▸ Aim
Update everything from the start of the entries down to and including the line "county / district: Cajamarca" by replacing "collectors" with "collected by" and leaving all else unchanged. Return only those lines.

-- Begin --

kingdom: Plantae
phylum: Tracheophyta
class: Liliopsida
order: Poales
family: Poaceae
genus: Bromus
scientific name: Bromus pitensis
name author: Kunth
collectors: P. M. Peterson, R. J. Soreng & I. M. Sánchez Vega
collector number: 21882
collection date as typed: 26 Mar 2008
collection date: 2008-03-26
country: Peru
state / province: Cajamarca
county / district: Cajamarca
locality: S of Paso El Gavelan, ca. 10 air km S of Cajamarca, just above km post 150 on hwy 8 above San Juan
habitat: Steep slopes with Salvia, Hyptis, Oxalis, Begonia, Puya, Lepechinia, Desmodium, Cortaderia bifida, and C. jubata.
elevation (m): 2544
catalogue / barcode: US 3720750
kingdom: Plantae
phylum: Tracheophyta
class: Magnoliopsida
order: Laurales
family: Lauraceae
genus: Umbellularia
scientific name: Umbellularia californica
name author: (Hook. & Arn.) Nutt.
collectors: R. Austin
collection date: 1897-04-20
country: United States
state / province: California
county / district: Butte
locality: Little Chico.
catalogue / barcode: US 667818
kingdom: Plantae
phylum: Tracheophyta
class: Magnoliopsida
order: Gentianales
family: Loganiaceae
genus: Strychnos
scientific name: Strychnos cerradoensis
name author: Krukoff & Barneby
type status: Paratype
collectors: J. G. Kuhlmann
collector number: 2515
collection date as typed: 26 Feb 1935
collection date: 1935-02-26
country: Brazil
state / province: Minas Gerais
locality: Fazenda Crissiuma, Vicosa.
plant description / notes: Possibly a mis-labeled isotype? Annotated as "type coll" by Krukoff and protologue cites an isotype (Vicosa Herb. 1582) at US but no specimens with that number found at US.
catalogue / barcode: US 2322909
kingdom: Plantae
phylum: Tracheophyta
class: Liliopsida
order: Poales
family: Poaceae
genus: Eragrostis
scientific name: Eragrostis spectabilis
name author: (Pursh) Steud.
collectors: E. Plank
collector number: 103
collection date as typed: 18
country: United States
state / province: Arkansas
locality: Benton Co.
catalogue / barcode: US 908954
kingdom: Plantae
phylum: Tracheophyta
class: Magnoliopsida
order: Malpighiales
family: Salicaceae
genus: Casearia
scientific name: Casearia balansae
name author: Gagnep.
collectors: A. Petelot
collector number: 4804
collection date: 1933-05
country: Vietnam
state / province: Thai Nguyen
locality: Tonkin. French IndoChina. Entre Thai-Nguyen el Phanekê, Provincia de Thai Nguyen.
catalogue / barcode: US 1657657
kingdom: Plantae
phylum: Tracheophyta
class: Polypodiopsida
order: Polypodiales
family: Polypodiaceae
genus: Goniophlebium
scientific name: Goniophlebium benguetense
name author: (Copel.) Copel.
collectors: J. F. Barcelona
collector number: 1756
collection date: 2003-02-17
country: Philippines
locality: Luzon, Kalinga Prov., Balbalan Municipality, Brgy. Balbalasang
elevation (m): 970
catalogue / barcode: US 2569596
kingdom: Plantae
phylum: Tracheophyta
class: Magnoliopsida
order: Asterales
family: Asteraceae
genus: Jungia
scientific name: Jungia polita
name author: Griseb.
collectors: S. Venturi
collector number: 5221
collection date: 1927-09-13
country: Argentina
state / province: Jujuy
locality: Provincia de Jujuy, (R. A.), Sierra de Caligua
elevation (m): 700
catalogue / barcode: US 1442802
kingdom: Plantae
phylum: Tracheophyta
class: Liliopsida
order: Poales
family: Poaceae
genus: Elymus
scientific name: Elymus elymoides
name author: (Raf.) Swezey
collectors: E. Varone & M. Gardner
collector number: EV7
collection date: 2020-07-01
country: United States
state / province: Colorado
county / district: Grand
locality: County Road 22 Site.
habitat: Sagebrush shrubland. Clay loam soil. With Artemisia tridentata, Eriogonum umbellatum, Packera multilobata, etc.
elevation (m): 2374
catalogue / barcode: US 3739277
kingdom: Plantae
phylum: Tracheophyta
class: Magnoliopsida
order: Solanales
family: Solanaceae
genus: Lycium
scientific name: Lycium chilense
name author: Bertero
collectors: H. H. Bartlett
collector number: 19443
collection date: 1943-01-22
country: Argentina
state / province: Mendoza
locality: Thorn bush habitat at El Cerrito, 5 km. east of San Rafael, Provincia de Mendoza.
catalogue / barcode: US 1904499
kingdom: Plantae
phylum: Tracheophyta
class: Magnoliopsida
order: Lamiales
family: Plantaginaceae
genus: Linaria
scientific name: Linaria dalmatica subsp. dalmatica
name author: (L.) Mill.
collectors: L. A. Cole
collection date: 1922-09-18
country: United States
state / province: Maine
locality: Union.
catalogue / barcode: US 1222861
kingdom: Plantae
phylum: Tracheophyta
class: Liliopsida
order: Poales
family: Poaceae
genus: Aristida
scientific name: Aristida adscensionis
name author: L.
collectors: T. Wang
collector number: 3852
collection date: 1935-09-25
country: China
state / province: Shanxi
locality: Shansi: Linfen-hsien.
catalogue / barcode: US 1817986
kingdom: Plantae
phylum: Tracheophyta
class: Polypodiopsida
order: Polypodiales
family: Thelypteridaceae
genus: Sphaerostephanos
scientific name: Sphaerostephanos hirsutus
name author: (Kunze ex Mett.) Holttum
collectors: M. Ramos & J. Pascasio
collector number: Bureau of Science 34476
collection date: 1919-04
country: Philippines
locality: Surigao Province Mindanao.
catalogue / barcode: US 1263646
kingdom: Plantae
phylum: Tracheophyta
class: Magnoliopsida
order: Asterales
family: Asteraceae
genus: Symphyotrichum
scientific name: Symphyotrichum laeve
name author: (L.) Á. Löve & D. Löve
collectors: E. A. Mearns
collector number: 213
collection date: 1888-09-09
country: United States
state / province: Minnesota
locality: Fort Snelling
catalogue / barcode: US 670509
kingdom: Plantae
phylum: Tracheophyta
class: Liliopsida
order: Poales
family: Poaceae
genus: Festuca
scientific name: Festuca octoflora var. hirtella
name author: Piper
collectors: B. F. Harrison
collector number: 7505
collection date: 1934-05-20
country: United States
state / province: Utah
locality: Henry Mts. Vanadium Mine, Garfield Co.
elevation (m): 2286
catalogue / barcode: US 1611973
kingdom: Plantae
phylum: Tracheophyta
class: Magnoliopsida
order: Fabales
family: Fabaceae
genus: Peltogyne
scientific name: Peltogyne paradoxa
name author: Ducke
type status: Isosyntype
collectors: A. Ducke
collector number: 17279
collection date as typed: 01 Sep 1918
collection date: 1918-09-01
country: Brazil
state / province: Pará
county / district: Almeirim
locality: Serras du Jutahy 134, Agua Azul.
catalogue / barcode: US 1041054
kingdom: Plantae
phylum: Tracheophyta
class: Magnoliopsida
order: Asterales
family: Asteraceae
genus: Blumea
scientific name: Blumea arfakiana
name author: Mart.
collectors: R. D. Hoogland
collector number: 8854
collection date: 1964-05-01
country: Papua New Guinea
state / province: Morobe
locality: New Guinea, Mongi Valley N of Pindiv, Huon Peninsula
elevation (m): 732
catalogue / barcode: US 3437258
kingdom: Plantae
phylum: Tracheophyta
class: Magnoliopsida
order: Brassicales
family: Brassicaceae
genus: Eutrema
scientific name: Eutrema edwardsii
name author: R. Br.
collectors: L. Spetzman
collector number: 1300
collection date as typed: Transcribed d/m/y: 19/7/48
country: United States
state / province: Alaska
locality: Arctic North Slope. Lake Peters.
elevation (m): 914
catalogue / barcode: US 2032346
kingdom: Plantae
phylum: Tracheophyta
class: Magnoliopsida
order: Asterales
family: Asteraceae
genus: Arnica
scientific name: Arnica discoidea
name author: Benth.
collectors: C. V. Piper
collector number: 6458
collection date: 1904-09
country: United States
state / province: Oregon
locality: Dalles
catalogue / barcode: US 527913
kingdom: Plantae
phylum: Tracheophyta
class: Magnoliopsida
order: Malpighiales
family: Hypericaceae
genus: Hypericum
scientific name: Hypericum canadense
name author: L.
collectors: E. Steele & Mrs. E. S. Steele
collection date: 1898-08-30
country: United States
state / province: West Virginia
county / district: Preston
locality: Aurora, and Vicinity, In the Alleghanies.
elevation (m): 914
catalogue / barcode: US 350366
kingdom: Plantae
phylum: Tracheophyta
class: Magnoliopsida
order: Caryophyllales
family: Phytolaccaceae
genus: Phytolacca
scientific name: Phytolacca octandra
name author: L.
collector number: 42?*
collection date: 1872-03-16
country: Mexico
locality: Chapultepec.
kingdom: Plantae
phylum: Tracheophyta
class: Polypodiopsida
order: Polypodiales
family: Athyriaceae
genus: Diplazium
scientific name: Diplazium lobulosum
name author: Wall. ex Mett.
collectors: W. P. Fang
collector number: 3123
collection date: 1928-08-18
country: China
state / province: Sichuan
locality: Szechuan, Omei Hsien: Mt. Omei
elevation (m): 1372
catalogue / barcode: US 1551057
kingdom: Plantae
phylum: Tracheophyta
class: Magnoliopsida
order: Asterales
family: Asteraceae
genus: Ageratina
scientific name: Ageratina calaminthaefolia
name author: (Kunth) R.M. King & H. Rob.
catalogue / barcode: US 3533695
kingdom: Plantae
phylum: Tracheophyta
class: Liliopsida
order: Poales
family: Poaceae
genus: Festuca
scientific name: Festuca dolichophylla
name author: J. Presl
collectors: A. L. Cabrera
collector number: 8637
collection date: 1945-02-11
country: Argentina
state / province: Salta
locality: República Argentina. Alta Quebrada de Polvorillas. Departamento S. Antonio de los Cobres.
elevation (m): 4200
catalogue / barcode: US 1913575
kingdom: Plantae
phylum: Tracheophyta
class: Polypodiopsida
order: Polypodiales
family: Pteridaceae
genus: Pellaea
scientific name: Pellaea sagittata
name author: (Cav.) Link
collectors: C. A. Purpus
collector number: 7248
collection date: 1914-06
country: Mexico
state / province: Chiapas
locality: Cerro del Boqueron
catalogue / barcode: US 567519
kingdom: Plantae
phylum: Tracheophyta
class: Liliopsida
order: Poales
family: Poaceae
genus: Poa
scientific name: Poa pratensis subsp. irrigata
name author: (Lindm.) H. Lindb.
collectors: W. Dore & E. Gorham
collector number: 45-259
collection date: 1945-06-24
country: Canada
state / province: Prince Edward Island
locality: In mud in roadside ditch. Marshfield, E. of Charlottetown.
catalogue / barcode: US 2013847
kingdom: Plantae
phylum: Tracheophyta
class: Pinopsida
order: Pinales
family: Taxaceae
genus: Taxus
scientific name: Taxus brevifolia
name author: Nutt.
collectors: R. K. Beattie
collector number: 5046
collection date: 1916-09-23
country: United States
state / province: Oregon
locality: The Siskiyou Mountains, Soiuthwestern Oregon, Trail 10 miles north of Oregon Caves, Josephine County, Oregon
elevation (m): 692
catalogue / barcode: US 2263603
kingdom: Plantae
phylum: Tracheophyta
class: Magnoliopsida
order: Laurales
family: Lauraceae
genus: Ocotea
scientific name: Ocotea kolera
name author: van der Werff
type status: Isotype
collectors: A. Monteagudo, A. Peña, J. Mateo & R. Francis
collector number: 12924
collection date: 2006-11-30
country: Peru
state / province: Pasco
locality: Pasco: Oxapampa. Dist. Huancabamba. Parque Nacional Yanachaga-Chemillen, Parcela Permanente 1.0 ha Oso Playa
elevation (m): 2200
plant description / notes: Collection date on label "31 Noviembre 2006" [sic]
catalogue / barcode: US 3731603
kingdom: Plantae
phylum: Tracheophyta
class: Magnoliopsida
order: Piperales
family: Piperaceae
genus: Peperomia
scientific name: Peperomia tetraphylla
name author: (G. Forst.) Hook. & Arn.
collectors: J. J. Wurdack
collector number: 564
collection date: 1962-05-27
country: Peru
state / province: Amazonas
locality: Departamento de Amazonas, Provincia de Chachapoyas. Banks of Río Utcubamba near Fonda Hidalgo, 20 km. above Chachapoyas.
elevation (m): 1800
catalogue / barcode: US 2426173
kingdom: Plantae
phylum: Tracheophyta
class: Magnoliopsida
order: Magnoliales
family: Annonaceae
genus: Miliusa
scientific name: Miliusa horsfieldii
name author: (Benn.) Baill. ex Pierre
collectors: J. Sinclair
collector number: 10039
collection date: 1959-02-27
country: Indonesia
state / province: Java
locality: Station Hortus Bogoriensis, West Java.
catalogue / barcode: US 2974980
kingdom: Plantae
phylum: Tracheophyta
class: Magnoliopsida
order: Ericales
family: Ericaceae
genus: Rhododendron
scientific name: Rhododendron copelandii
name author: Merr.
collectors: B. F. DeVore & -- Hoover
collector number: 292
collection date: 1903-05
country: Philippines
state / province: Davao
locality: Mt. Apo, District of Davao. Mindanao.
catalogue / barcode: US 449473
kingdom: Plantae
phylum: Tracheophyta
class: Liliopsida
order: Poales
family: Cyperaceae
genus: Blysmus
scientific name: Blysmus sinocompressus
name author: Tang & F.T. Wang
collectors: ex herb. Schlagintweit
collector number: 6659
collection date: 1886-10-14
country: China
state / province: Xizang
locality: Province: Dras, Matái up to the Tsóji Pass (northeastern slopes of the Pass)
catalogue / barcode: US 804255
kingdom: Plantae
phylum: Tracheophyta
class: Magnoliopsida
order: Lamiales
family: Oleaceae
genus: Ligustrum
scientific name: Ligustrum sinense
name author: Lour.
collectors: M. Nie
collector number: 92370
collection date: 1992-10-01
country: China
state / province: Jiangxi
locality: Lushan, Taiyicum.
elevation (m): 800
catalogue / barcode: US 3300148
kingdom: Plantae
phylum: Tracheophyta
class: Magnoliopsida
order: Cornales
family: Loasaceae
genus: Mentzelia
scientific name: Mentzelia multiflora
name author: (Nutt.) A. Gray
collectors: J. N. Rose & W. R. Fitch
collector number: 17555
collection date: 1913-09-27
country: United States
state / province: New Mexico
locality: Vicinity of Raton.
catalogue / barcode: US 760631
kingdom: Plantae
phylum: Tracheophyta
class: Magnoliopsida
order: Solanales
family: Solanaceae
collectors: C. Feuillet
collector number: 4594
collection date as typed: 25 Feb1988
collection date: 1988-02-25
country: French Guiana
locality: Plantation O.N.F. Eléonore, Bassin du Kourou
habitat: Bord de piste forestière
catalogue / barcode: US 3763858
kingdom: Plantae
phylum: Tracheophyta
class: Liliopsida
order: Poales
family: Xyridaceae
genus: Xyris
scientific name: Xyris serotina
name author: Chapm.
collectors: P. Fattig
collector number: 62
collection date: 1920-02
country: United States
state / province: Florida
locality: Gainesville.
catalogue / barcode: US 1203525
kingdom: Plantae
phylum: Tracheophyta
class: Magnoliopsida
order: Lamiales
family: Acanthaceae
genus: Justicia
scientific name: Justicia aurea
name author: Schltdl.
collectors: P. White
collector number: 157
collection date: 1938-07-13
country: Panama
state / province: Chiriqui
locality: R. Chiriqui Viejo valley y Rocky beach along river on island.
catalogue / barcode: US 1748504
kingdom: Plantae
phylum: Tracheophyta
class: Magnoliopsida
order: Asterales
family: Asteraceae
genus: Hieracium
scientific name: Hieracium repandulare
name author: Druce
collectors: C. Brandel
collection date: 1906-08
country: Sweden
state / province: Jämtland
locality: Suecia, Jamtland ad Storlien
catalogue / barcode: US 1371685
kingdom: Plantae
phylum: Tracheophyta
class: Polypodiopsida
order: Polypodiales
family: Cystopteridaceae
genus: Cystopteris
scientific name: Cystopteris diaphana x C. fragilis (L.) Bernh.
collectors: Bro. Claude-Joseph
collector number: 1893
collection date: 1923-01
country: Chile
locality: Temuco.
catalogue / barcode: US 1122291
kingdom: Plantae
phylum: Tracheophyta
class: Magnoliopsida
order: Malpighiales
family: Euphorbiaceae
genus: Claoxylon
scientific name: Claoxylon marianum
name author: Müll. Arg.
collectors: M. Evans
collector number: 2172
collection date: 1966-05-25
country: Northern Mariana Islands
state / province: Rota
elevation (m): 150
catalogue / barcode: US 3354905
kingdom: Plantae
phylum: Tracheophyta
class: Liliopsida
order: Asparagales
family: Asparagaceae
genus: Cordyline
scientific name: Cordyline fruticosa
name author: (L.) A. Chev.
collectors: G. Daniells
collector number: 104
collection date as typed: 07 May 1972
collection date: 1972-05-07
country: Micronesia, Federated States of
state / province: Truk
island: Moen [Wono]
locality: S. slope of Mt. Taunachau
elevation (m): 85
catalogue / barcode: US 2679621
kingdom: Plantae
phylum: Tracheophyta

-- End --

▸ Written solution
kingdom: Plantae
phylum: Tracheophyta
class: Liliopsida
order: Poales
family: Poaceae
genus: Bromus
scientific name: Bromus pitensis
name author: Kunth
collected by: P. M. Peterson, R. J. Soreng & I. M. Sánchez Vega
collector number: 21882
collection date as typed: 26 Mar 2008
collection date: 2008-03-26
country: Peru
state / province: Cajamarca
county / district: Cajamarca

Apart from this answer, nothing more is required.